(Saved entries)
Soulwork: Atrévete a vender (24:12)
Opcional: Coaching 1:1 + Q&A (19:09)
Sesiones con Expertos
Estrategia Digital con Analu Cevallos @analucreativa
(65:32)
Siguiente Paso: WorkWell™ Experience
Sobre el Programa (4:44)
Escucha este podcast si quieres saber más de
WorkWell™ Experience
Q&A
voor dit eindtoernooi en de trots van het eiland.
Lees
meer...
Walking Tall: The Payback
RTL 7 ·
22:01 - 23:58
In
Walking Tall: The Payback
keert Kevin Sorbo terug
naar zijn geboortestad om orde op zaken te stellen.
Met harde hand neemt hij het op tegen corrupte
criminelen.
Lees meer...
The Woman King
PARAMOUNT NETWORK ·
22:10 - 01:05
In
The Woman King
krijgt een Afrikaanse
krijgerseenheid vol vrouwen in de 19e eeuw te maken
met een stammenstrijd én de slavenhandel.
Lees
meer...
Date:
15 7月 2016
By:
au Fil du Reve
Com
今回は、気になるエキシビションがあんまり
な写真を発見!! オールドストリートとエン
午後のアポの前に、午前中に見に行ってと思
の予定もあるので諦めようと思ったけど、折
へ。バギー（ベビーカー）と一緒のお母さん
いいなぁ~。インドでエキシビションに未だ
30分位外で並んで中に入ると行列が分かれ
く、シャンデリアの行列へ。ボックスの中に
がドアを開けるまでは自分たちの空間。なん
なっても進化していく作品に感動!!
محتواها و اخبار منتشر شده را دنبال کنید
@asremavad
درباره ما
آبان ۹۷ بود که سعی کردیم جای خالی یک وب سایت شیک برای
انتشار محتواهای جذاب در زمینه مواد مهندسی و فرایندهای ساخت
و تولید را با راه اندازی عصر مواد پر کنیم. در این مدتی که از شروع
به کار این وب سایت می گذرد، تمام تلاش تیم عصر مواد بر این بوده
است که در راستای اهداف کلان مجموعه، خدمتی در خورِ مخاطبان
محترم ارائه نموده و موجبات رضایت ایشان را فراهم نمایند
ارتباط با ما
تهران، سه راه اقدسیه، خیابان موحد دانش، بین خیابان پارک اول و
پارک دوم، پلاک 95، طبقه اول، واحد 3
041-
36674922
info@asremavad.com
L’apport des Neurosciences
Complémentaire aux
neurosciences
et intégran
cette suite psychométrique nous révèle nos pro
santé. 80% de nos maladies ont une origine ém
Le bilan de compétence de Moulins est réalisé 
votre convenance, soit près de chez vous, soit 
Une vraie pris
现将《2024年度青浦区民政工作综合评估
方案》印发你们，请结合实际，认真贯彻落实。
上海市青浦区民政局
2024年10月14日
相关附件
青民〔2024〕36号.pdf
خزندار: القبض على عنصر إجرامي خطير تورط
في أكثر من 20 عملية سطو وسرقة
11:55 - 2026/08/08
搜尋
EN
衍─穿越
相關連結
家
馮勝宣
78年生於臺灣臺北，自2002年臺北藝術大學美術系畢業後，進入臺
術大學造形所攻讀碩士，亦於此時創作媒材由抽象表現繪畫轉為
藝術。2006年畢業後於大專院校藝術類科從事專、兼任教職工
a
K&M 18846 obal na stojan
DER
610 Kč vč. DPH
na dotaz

WORK INSTRUCTIONS →
Put everything from the first line of the items down to the line containing "へ。バギー（ベビーカー）と一緒のお母さん", inclusive, into a Markdown table with the columns Row and Item line. Give each line its own numbered row and leave out blank lines.

THE COMPLETED TASK →
| Row | Item line |
|---|---|
| 1 | Soulwork: Atrévete a vender (24:12) |
| 2 | Opcional: Coaching 1:1 + Q&A (19:09) |
| 3 | Sesiones con Expertos |
| 4 | Estrategia Digital con Analu Cevallos @analucreativa |
| 5 | (65:32) |
| 6 | Siguiente Paso: WorkWell™ Experience |
| 7 | Sobre el Programa (4:44) |
| 8 | Escucha este podcast si quieres saber más de |
| 9 | WorkWell™ Experience |
| 10 | Q&A |
| 11 | voor dit eindtoernooi en de trots van het eiland. |
| 12 | Lees |
| 13 | meer... |
| 14 | Walking Tall: The Payback |
| 15 | RTL 7 · |
| 16 | 22:01 - 23:58 |
| 17 | In |
| 18 | Walking Tall: The Payback |
| 19 | keert Kevin Sorbo terug |
| 20 | naar zijn geboortestad om orde op zaken te stellen. |
| 21 | Met harde hand neemt hij het op tegen corrupte |
| 22 | criminelen. |
| 23 | Lees meer... |
| 24 | The Woman King |
| 25 | PARAMOUNT NETWORK · |
| 26 | 22:10 - 01:05 |
| 27 | In |
| 28 | The Woman King |
| 29 | krijgt een Afrikaanse |
| 30 | krijgerseenheid vol vrouwen in de 19e eeuw te maken |
| 31 | met een stammenstrijd én de slavenhandel. |
| 32 | Lees |
| 33 | meer... |
| 34 | Date: |
| 35 | 15 7月 2016 |
| 36 | By: |
| 37 | au Fil du Reve |
| 38 | Com |
| 39 | 今回は、気になるエキシビションがあんまり |
| 40 | な写真を発見!! オールドストリートとエン |
| 41 | 午後のアポの前に、午前中に見に行ってと思 |
| 42 | の予定もあるので諦めようと思ったけど、折 |
| 43 | へ。バギー（ベビーカー）と一緒のお母さん |